If our project is helpful for your research, please consider citing :
@inproceedings{nguyen2024nope,
title={{NOPE: Novel Object Pose Estimation from a Single Image}},
author={Nguyen, Van Nguyen and Groueix, Thibault and Ponimatkin, Georgy and Hu, Yinlin and Marlet, Renaud and Salzmann, Mathieu and Lepetit, Vincent},
booktitle={{Proceedings of the IEEE/CVF Conference on Computer Vision and Pattern Recognition}}
year=2024
}
You can also put a star ⭐, if the code is useful to you.
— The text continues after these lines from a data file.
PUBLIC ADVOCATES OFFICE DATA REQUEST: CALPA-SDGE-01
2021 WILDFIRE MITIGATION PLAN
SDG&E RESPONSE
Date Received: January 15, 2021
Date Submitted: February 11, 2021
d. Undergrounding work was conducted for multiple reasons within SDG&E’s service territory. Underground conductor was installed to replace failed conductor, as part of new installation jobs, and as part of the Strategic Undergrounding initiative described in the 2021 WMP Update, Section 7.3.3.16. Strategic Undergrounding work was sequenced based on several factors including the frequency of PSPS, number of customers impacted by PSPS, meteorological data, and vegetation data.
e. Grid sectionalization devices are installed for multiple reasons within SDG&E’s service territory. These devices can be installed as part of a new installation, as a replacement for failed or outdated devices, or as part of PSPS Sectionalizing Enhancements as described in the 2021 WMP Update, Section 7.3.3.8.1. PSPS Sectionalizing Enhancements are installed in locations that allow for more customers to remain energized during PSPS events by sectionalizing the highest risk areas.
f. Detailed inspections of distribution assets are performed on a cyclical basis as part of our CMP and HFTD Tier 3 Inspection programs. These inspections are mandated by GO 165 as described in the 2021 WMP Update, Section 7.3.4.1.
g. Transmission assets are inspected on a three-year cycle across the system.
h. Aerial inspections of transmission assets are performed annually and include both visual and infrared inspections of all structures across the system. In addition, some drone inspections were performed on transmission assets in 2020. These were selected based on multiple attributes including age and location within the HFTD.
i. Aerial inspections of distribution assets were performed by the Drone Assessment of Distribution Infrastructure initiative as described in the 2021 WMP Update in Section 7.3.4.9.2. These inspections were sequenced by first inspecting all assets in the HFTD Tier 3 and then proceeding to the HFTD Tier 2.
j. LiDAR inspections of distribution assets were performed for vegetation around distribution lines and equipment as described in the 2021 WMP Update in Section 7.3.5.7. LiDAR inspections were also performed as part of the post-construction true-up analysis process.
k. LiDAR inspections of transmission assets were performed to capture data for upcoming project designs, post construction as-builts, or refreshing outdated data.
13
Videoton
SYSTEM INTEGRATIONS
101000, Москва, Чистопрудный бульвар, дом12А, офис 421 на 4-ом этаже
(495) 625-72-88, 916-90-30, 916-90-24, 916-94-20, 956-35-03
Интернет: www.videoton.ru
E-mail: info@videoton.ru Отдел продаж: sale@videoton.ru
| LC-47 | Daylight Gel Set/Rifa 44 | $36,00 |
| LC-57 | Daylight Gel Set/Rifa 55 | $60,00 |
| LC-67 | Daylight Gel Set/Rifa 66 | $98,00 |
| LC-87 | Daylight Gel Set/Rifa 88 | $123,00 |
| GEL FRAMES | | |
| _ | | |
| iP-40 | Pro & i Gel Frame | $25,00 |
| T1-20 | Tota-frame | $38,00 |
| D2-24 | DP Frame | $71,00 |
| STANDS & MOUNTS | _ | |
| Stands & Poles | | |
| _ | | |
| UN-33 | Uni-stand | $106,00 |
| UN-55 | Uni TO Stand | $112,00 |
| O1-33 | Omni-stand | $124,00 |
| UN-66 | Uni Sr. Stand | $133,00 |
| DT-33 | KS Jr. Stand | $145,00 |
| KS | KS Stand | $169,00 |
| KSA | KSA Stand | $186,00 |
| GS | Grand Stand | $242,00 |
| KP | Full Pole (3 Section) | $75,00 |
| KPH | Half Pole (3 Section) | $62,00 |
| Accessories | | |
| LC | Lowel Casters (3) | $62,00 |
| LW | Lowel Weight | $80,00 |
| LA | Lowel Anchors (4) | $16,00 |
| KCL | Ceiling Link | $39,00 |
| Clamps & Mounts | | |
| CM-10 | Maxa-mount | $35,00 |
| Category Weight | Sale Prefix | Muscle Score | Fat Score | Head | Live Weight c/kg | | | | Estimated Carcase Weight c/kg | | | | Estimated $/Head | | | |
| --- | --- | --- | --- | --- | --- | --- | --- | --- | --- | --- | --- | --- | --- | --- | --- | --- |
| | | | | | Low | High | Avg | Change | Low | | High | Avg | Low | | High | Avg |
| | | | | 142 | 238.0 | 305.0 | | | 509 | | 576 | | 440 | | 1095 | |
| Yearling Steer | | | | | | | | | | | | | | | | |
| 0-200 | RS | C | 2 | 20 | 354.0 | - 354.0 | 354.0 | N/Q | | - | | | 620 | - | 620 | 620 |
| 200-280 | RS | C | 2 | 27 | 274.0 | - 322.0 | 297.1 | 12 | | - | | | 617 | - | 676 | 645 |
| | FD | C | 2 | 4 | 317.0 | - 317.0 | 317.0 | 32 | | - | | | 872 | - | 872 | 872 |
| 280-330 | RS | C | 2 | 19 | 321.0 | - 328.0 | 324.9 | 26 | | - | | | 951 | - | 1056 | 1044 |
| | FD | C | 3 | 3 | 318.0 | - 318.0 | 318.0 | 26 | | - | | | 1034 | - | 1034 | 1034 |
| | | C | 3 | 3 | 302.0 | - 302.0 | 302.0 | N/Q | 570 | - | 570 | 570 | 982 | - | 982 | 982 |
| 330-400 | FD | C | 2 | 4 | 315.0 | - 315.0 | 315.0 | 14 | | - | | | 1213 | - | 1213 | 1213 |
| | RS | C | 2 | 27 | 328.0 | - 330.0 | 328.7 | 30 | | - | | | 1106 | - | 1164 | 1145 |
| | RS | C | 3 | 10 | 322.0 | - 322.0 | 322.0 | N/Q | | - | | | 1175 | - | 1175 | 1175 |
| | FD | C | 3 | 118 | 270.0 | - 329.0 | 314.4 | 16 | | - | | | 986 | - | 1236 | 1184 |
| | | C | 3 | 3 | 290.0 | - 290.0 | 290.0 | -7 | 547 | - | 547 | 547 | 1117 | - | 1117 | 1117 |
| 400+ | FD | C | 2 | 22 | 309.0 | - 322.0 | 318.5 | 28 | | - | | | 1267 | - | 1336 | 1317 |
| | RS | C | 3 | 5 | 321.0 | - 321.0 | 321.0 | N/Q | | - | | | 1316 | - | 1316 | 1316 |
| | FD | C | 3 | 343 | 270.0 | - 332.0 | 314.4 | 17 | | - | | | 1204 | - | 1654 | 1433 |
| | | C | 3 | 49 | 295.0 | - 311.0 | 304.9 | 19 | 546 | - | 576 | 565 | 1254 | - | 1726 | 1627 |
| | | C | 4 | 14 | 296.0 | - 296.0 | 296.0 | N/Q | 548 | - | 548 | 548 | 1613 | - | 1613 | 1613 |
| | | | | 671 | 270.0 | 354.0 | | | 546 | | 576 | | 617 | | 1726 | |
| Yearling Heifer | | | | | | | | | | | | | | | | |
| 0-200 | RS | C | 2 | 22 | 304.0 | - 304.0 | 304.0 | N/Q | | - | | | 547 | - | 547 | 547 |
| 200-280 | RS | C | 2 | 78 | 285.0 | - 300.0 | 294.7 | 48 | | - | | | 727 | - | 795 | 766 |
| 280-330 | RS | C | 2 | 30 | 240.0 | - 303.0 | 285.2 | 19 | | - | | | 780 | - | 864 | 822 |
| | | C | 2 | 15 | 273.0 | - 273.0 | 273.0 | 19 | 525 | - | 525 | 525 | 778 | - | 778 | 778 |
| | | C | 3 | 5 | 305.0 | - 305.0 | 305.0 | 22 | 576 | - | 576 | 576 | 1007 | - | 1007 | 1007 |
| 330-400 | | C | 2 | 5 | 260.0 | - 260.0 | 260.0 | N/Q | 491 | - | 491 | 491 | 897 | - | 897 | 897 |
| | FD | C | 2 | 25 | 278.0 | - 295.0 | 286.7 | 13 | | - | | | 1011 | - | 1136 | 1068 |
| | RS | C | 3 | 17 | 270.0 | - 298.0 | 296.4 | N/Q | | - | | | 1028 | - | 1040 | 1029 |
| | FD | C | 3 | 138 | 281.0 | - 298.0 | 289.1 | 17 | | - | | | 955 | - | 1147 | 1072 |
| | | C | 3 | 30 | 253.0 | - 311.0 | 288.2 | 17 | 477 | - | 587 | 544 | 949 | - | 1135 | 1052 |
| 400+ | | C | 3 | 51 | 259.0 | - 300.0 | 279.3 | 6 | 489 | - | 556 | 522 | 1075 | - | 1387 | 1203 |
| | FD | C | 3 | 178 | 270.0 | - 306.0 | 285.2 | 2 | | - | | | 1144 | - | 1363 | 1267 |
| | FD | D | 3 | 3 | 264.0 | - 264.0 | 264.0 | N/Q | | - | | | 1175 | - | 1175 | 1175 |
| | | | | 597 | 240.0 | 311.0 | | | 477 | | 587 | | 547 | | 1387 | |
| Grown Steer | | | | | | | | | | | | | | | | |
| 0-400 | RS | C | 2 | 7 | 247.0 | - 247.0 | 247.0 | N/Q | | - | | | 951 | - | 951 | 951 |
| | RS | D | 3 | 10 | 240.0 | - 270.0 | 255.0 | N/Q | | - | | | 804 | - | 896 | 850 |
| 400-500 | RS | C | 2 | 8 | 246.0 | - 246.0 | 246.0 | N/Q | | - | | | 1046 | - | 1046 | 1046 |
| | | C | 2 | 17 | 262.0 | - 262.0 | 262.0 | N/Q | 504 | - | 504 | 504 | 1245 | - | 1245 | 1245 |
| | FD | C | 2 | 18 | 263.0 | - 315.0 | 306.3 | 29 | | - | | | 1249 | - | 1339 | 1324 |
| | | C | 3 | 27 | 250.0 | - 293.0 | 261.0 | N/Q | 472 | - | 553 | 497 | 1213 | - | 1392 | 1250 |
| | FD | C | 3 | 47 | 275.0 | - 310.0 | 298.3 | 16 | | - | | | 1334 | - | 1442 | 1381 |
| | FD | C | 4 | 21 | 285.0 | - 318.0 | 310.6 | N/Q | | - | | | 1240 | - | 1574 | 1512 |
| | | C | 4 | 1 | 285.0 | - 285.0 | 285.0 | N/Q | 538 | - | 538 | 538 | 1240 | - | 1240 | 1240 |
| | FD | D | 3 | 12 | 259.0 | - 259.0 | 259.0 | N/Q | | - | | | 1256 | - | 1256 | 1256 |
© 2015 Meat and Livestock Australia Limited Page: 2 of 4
If you like this project, check out related works from our group:
- GigaPose: Fast and Robust Novel Object Pose Estimation via One Correspondence (CVPR 2024)
- CNOS: A Strong Baseline for CAD-based Novel Object Segmentation (ICCVW 2023)
- Templates for 3D Object Pose Estimation Revisited: Generalization to New objects and Robustness to Occlusions (CVPR 2022)
- PIZZA: A Powerful Image-only Zero-Shot Zero-CAD Approach to 6DoF Tracking (3DV 2022)
Abstract: The practicality of 3D object pose estimation remains limited for many applications due to the need for prior knowledge of a 3D model and a training period for new objects. To address this limitation, we propose an approach that takes a single image of a new object as input and predicts the relative pose of this object in new images without prior knowledge of the object’s 3D model and without requiring training time for new objects and categories. We achieve this by training a model to directly predict discriminative embeddings for viewpoints surrounding the object. This prediction is done using a simple U-Net architecture with attention and conditioned on the desired pose, which yields extremely fast inference. We compare our approach to state-of-the-art methods and show it outperforms them both in terms of accuracy and robustness.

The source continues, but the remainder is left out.